Singer (default) - Singer specification format for data integration
CSV - Comma-separated values
JSON - Single JSON array
JSONL - Newline-delimited JSON
Parquet - Columnar storage format

Development

Build the project:

npm run build

Run examples:

# Run CSV processing example
npm run run:example:csv

# Run Parquet processing example  
npm run run:example:parquet

API Reference

Reader Constructor

new Reader(inputDir?: string, rootDir?: string)

inputDir - Custom input directory (default: ${rootDir}/sync-output)
rootDir - Root directory (default: process.env.ROOT_DIR || '.')

Reader Methods

`get(stream: string, options?: ReadOptions): DataFrame | null`

Read a data stream as a Polars DataFrame.

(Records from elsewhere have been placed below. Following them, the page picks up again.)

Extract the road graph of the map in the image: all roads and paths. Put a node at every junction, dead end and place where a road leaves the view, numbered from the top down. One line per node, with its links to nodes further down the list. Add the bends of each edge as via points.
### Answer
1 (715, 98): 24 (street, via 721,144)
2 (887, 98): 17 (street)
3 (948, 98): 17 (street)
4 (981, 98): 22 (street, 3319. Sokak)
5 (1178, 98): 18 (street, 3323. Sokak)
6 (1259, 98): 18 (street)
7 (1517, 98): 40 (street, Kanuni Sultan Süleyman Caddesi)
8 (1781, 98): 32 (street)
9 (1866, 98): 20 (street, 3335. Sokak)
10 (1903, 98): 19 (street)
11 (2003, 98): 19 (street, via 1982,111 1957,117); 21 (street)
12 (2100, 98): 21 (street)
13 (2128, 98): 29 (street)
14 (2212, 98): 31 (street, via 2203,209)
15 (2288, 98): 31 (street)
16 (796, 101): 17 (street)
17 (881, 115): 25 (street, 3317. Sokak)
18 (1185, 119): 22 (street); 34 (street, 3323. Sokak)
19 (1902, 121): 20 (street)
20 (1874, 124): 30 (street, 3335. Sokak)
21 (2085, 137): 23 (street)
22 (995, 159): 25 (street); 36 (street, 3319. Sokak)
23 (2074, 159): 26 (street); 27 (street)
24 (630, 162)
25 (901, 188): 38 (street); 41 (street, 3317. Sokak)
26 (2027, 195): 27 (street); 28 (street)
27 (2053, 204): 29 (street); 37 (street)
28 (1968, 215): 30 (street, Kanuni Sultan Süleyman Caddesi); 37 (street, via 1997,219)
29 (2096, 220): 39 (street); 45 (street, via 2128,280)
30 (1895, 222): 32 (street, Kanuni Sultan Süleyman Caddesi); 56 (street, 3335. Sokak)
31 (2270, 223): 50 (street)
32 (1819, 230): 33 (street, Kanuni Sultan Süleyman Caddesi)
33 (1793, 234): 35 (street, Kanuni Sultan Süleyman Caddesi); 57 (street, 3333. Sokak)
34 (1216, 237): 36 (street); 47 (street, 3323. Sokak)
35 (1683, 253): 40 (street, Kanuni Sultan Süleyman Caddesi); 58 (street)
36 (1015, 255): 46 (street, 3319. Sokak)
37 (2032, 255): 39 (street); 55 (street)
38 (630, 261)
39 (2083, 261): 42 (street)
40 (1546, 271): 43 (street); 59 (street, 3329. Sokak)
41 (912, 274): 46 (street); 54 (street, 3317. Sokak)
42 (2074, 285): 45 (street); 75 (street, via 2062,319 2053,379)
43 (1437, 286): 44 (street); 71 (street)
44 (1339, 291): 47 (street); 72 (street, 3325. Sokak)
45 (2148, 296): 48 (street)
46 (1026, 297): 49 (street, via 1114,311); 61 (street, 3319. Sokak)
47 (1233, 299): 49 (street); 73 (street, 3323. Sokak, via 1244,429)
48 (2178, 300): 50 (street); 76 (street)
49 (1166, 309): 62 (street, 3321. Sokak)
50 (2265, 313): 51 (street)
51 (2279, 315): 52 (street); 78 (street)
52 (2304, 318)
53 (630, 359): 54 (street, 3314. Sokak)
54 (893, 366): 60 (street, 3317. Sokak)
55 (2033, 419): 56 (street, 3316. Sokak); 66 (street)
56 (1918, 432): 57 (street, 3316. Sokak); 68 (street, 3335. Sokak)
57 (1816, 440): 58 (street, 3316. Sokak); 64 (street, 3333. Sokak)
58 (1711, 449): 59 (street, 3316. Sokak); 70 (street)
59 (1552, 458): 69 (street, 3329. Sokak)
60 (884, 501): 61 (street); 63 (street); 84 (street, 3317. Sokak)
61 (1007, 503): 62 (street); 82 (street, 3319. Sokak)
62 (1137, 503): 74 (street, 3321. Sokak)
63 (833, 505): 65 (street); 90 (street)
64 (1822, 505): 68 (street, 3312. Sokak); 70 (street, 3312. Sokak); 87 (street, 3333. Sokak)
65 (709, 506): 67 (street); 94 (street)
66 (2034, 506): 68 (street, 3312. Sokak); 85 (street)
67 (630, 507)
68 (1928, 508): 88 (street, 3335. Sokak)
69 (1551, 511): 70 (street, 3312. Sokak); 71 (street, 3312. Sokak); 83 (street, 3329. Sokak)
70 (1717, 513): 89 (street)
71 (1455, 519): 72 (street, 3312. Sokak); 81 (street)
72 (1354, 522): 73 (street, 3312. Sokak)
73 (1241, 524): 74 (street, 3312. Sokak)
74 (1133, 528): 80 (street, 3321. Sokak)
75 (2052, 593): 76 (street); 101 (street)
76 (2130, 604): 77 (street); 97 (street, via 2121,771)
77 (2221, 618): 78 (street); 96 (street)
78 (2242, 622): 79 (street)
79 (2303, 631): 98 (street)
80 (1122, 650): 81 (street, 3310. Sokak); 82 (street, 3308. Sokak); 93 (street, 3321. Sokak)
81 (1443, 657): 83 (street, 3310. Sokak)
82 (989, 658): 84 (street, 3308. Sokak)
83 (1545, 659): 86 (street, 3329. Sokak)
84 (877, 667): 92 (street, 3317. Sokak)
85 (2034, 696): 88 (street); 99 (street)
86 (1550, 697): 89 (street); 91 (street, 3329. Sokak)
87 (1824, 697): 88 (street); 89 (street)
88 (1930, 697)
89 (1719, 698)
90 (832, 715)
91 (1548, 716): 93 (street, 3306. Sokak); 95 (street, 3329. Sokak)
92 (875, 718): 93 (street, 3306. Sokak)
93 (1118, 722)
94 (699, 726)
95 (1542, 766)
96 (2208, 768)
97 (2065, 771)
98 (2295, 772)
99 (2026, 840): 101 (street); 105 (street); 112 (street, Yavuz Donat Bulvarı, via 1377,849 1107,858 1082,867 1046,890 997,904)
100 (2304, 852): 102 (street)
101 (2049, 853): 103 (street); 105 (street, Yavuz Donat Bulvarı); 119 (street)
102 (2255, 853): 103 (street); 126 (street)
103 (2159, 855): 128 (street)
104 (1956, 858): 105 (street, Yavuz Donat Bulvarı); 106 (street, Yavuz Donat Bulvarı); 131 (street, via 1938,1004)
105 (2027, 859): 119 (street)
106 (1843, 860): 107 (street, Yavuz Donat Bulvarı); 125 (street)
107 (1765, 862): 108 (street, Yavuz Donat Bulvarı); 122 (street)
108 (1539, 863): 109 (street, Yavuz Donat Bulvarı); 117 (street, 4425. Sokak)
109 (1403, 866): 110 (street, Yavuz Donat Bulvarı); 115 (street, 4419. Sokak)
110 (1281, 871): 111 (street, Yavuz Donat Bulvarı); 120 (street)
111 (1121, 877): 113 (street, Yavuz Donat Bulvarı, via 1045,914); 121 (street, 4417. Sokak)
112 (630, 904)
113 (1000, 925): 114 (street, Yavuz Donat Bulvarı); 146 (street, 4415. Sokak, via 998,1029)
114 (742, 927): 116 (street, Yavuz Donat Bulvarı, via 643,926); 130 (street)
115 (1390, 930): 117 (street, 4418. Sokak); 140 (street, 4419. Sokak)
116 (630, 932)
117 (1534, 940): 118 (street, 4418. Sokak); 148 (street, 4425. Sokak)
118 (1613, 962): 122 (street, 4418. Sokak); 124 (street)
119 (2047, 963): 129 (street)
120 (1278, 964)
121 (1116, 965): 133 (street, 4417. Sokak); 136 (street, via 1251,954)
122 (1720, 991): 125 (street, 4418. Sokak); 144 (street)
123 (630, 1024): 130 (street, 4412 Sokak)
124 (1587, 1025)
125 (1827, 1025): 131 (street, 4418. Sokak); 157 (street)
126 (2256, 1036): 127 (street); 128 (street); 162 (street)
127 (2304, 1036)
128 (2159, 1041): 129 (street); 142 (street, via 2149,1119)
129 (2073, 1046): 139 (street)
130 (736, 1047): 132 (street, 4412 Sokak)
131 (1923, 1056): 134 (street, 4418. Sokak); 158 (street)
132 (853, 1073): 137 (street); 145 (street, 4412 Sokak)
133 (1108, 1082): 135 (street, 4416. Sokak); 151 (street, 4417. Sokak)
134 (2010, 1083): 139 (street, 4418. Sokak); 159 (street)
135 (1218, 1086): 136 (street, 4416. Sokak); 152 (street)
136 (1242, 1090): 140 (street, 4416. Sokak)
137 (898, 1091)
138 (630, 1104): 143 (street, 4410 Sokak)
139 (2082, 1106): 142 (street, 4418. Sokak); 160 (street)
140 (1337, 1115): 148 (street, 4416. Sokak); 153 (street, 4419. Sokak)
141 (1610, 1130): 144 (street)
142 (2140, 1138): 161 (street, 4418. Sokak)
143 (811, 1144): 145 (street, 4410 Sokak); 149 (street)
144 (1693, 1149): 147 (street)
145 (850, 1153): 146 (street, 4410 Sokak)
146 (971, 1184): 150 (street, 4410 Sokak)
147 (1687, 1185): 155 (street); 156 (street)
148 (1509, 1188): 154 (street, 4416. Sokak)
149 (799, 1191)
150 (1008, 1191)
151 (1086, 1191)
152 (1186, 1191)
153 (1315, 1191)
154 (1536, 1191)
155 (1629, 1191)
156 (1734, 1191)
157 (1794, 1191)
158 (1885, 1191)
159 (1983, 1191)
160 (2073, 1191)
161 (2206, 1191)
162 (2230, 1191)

const df = reader.get('users', { catalogTypes: true });

Options:

catalogTypes: boolean - Use catalog for automatic type inference

`keys(): string[]`

Get all available stream names.

const streams = reader.keys();
// Returns: ['users', 'orders', 'products']

`getPk(stream: string): string[] | null`

Get primary keys for a stream from the catalog.

const primaryKeys = reader.getPk('users');
// Returns: ['id']

Export Function

toExport(
  dataFrame: DataFrame,
  outputName: string,
  outputDir: string,
  options?: ExportOptions
): void

Parameters:

dataFrame - Polars DataFrame to export
outputName - Name for the output file (without extension)
outputDir - Directory to write the output file
options - Export configuration options

Export Options:

interface ExportOptions {
  exportFormat?: 'csv' | 'json' | 'jsonl' | 'parquet' | 'singer';
  outputFilePrefix?: string;
  keys?: string[];  // Primary keys for the data
  stringifyObjects?: boolean;
  reservedVariables?: Record<string, string>;
  allowObjects?: boolean;  // For Singer format
  schema?: SingerHeaderMap;  // For Singer format
}

Examples:

// Export as CSV with prefix
gs.toExport(dataFrame, 'processed_users', './output', {
  exportFormat: 'csv',
  outputFilePrefix: 'tenant_123_',
  keys: ['user_id']
});

// Export as Singer format
gs.toExport(dataFrame, 'processed_users', './output', {
  exportFormat: 'singer',
  allowObjects: true,
  keys: ['user_id']
});

Singer Format Support

Export data in Singer specification format for data integration pipelines:

// Basic Singer export
gs.toExport(dataFrame, 'users', './output', {
  exportFormat: 'singer',
  keys: ['id']
});

// Singer export with object support
gs.toExport(dataFrame, 'users', './output', {
  exportFormat: 'singer',
  allowObjects: true,
  keys: ['id']
});

The Singer export automatically generates SCHEMA, RECORD, and STATE messages according to the Singer specification.